One of the strongest threads in the Policy Address delivered on Wednesday by John Lee Ka-chiu, chief executive of the Hong Kong Special Administrative Region, is the urgency on economic growth and transformation. The government reaffirmed its goal of deepening Hong Kong’s role as a central node between the Chinese mainland and the global economy — not just a gateway, but a platform.
The Northern Metropolis was made a new priority, both as a housing solution and as a catalyst for tech-driven growth, intended to connect with neighboring innovation centers across the border. On financial markets, the Policy Address promises reforms designed to improve liquidity, attract new-economy listings, expand dual counter trading in renminbi, and facilitate the second listing of overseas-listed Chinese mainland companies. These are intended not only to build on recent strong performance in Hong Kong’s initial public offerings and market activity, but also to hedge against external headwinds.
Some of the measures regarding innovation announced in the Policy Address were to build a competitive ecosystem for the low-altitude economy to turn the city into a hub for innovative applications of drones; to promote artificial intelligence education in schools (The Education Bureau has allocated HK$2 billion ($257 million) from the Quality Education Fund to support digital education in primary and secondary schools, while a blueprint for digital education in primary and secondary schools will be released in 2026); to digitalize the port system to boost maritime trade; to support small and medium-sized enterprises in the innovation sector to estimate the value of their patents against mainland standards; to press ahead with the new innovation and technology infrastructure (the Innovation, Technology and Industry Bureau will aim to complete preparatory work in 2026 for setting up the Life and Health Technology Research Institutes and the Hong Kong Artificial Intelligence Research and Development Institute); to release a conceptual outline and development plan for the I&T industry at San Tin Technopole within this year; to roll out parcels of land in Phase One of the Hetao Shenzhen-Hong Kong Science and Technology Innovation Cooperation Zone this year, and to enhance efficiency with a new AI task force, among others.
This year’s Policy Address certainly came amid ongoing economic difficulties and weak domestic consumption that have hit many businesses across different sectors in the city.

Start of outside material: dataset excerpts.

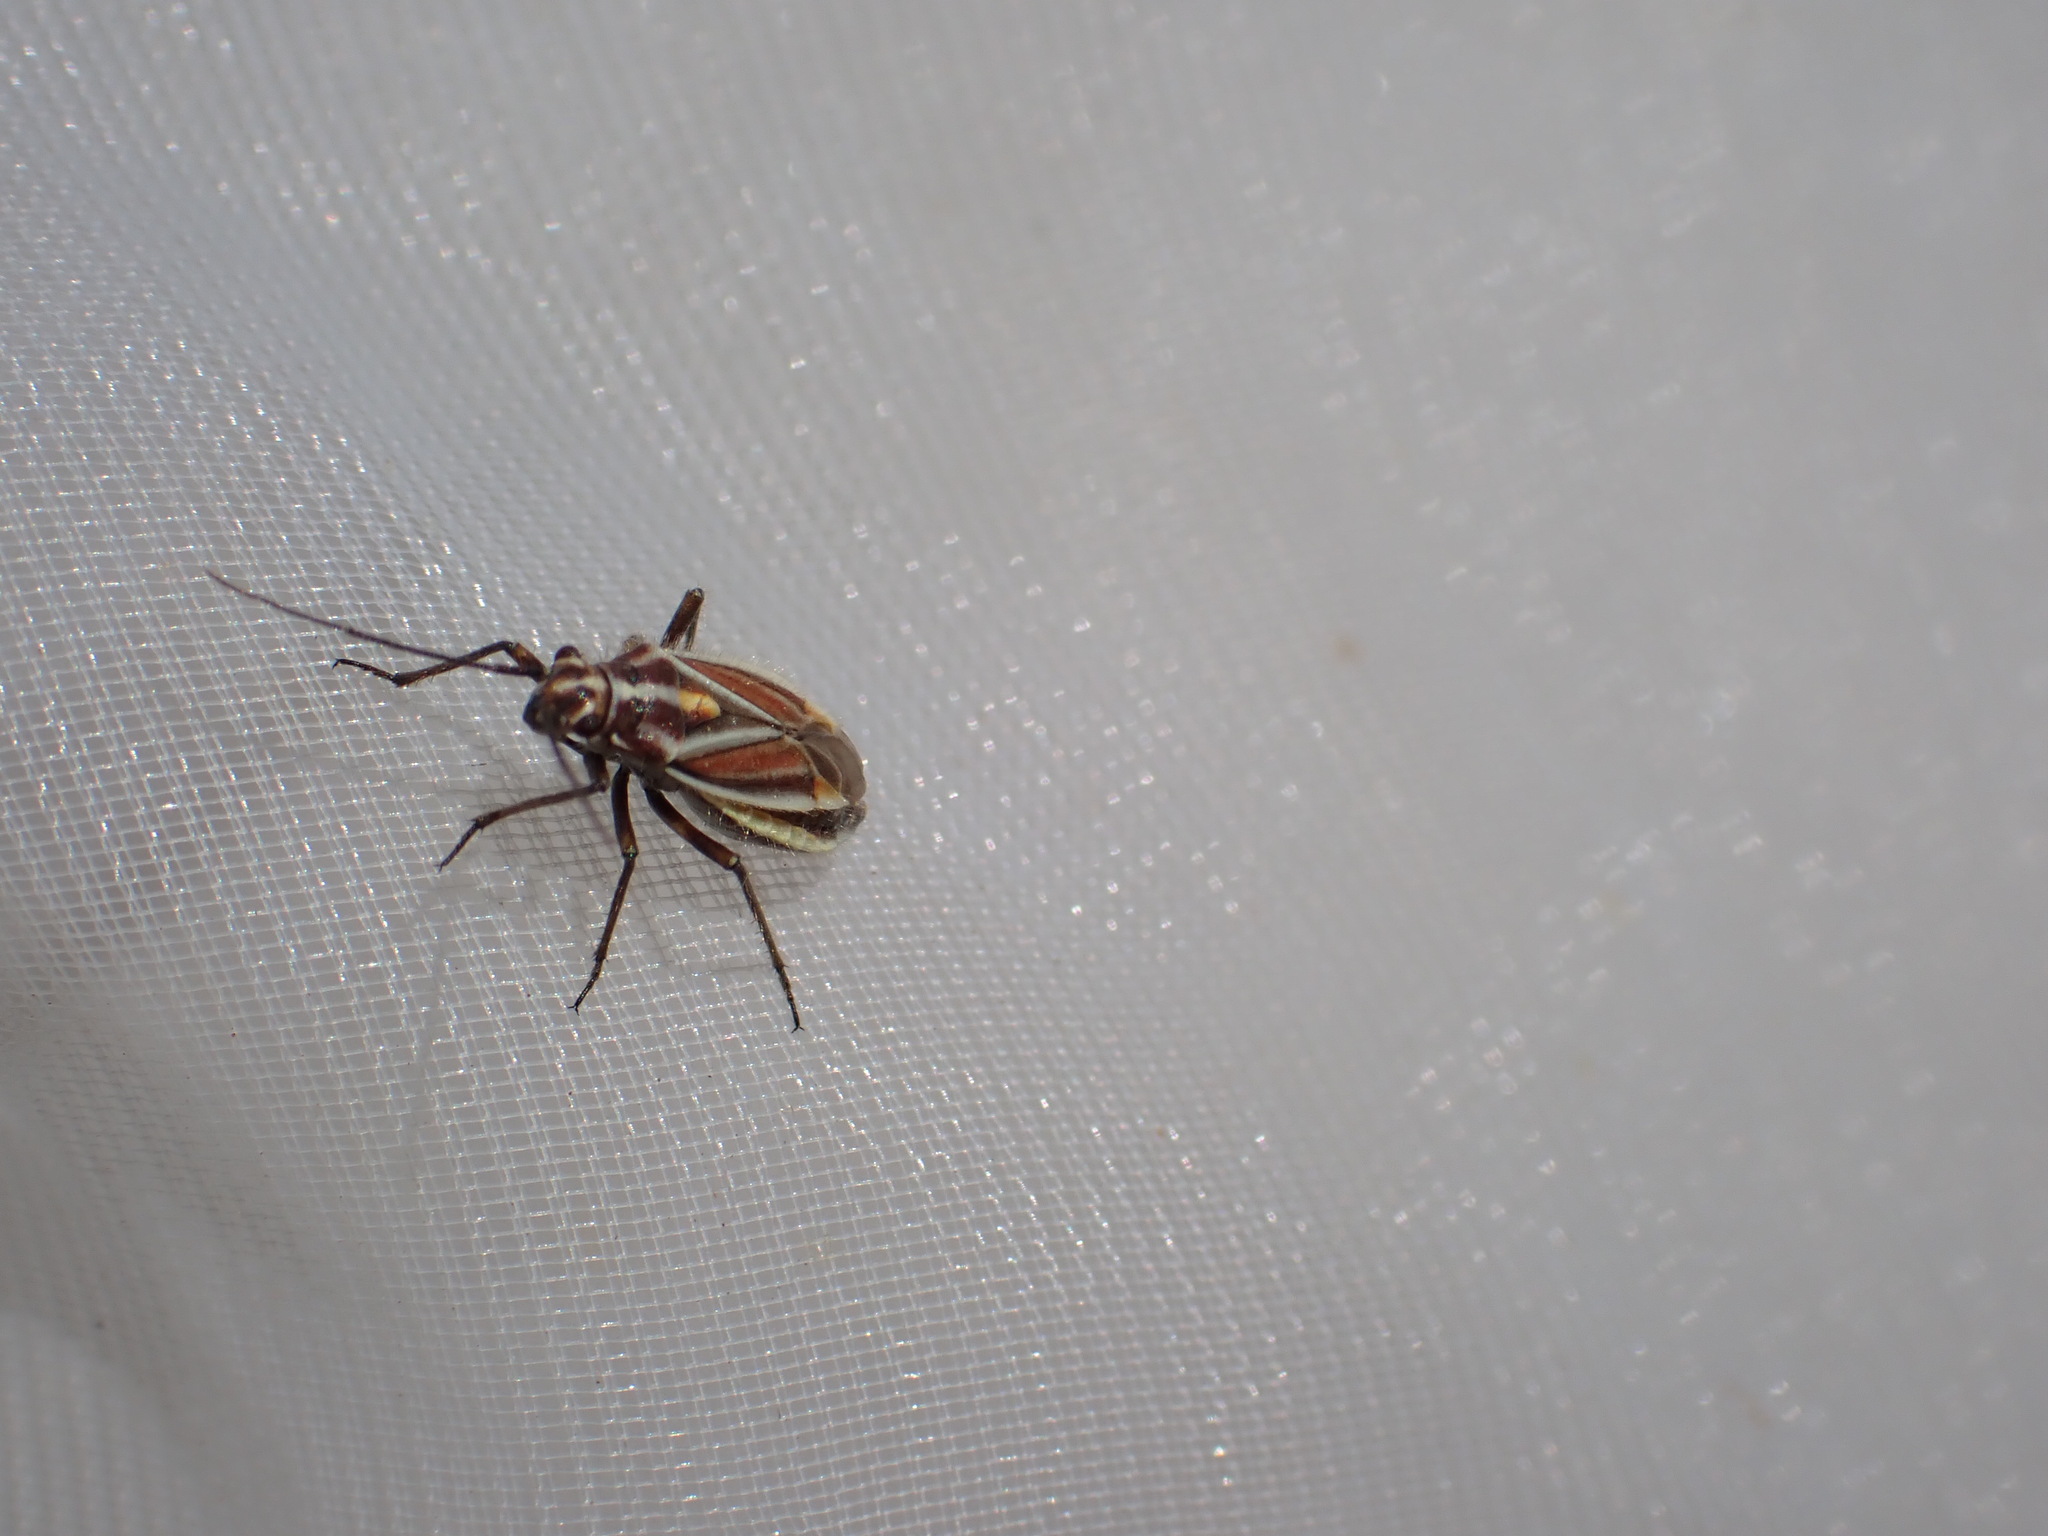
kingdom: Animalia
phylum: Arthropoda
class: Insecta
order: Hemiptera
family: Miridae
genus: Horistus
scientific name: Horistus orientalis
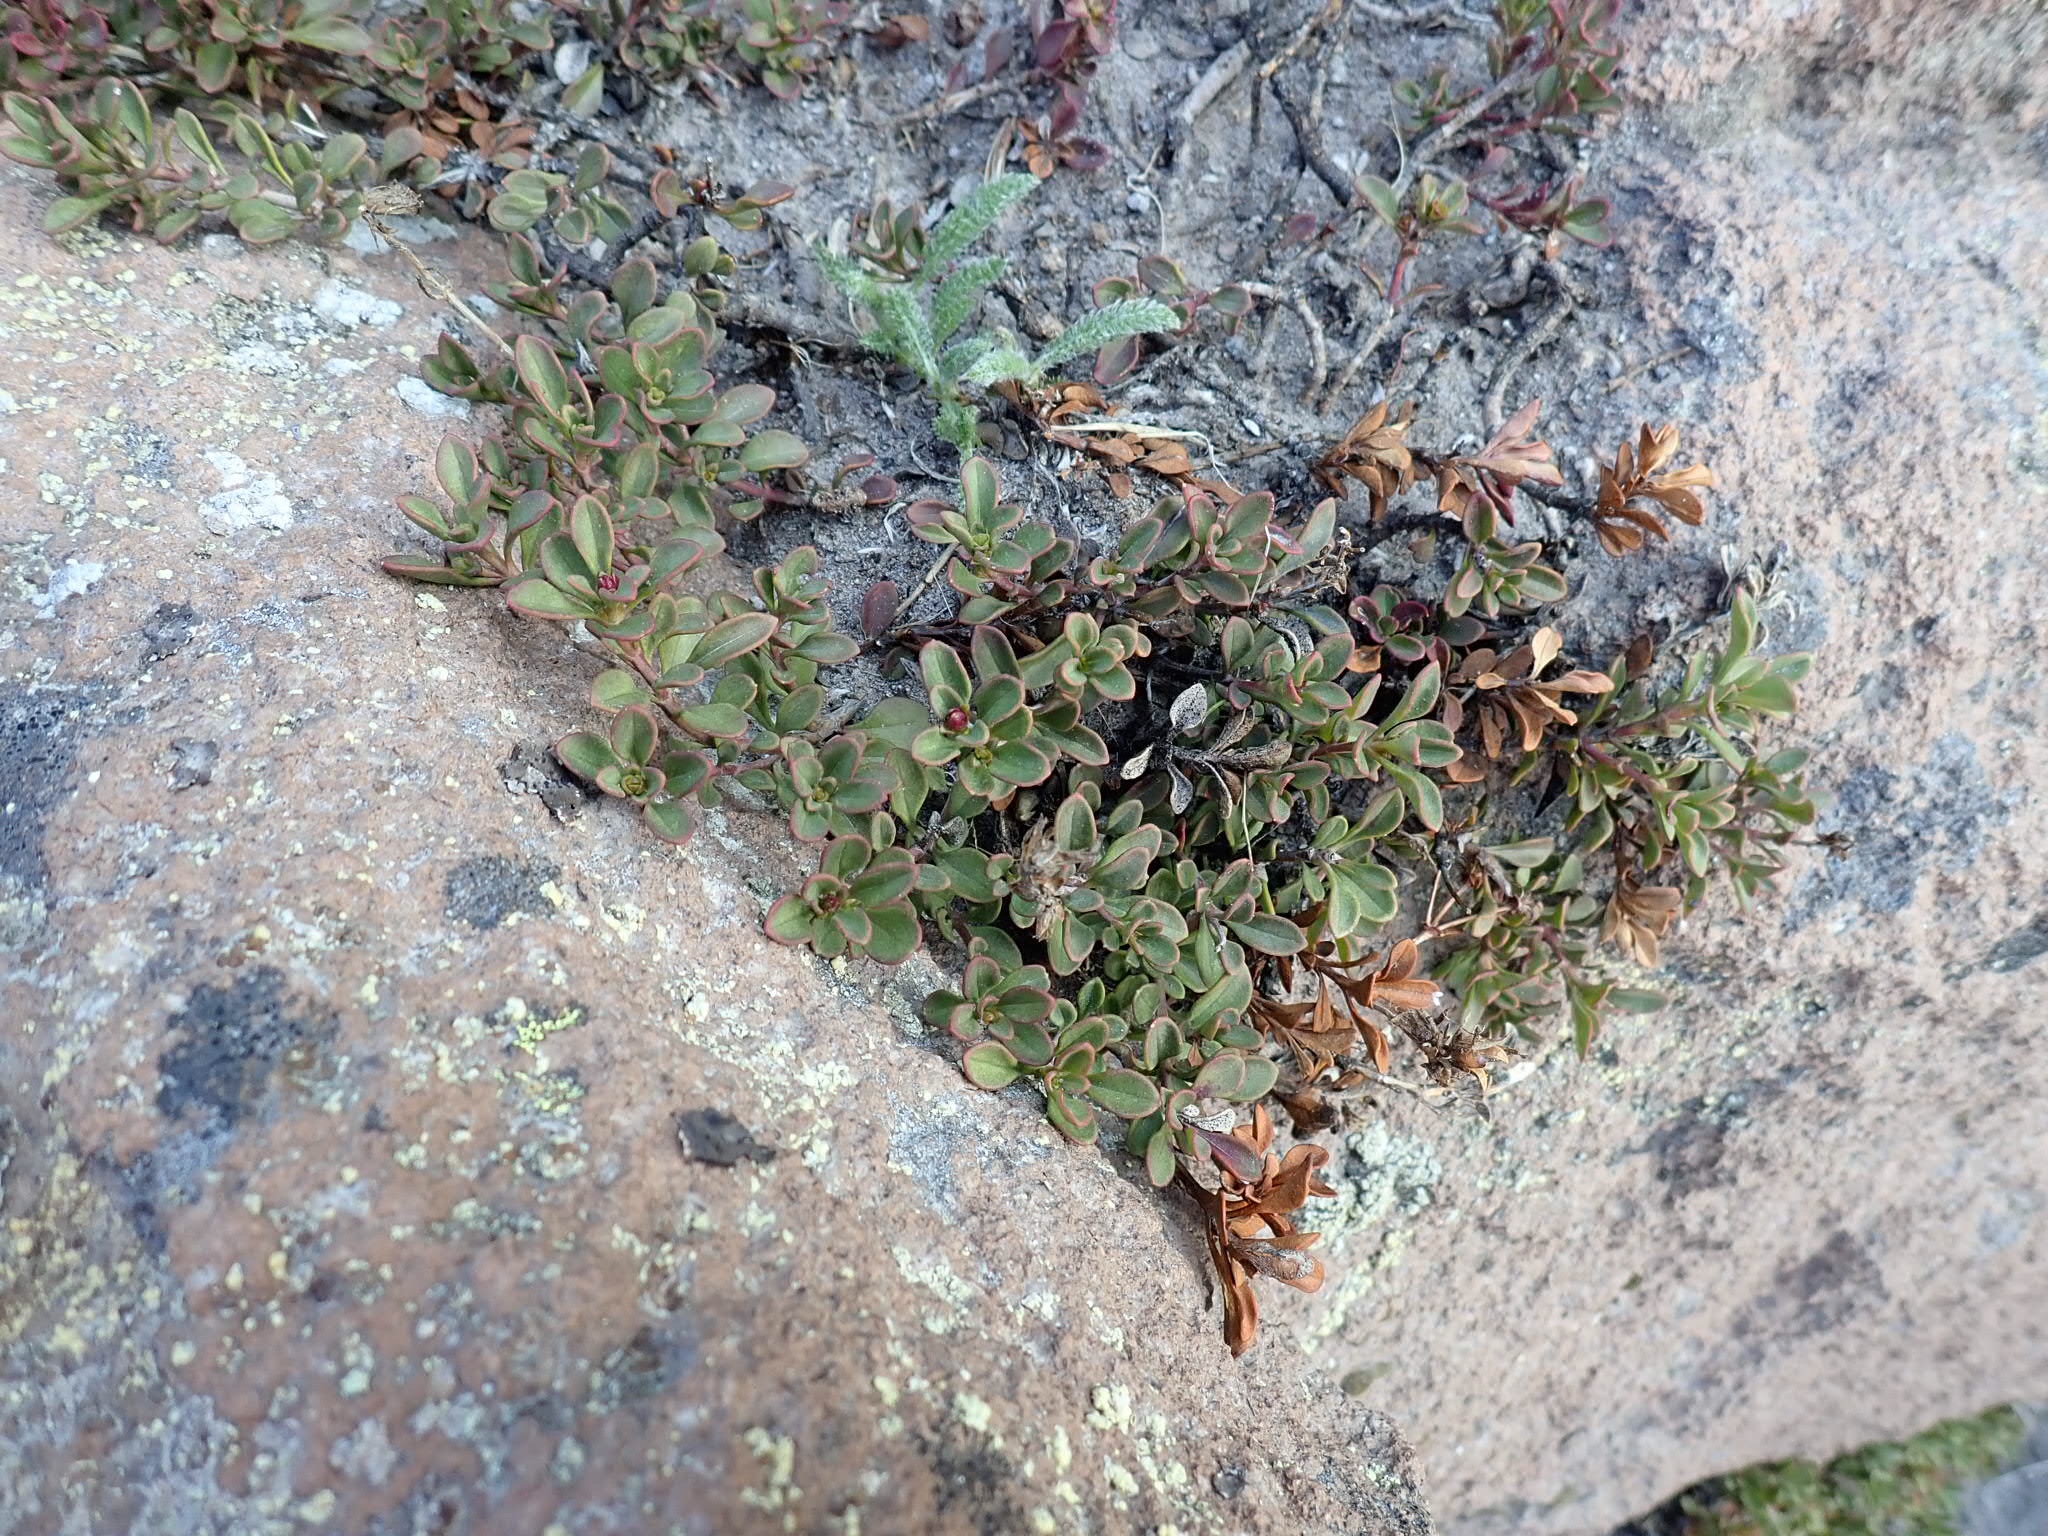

That being said, the situation overall is not that grim at all, but quite the opposite. Hong Kong’s economy is transforming, but it is far from being in “decline” or “over”, as some commentators suggested.
Innovationwise, the World Intellectual Property Organization published its Global Innovation Index (GII) 2025 top 100 innovation on Sept 1, among which the Shenzhen-Hong Kong-Guangzhou cluster ranked first globally.
The Shenzhen-Hong Kong-Guangzhou technology hub overtook Tokyo-Yokohama to become the world’s largest innovation cluster as per the index. It marked the first time the region has topped the global ranking after holding the No 2 spot for five consecutive years. Further down the list, the San Jose-San Francisco cluster jumped three spots to third place, followed by Beijing in fourth, then Seoul, Shanghai–Suzhou, and New York City.
Indeed, while many people all over the world associate Hong Kong with finance, the truth is Hong Kong excels in many more areas. Leaving aside Hong Kong’s very rich cultural heritage and very high quality of life, Hong Kong is also an innovation hub, as was demonstrated by the GII 2025.
In an era of mounting global financial uncertainties, Hong Kong stands at the forefront as a beacon of innovation and new technologies. The city’s ascent within the innovation world isn’t coincidental; it’s the product of deliberate foresight, regulatory agility, and in general the product of being one of the world’s most important financial centers, enhancing its status year after year.
Hong Kong now is embracing not only opportunities from the Guangdong-Hong Kong-Macao Greater Bay Area development, and, by playing a proactive part in China’s 14th Five-Year Plan (2021-25), the SAR is unleashing its potential thanks to unreserved support from the central authorities for advancing key strategies to upgrade its superconnector role, including the digital yuan and environmental, social and governance.
Furthermore, one of the most important elements of the new Policy Address is its alignment with national strategic priorities. It emphasizes Hong Kong’s evolving role in the Greater Bay Area, the Belt and Road Initiative, RMB internationalization, and cross-border financial, trade, cultural, and institutional collaborations. These weren’t treated as add‐ons but as integrated parts of the policy vision. By tying local plans—housing, tech, education, and infrastructure — to wider national goals, the SAR government is navigating a path that seeks both local benefits and stronger synergy with the mainland’s development trajectory.
To sum up, the Policy Address offers a road ahead. It is hopeful in tone and ambitious. In a city built on both aspiration and pragmatism, these two qualities are essential. The Policy Address alongside projects like the Greater Bay Area will allow Hong Kong not only to keep enhancing its role as one of the world’s most important financial centers but also help the city keep excelling in other areas such as innovation, where Hong Kong has also recently ranked very high.
The author is a fintech adviser, a researcher and a former business analyst for a Hong Kong publicly listed company.
The views do not necessarily reflect those of China Daily.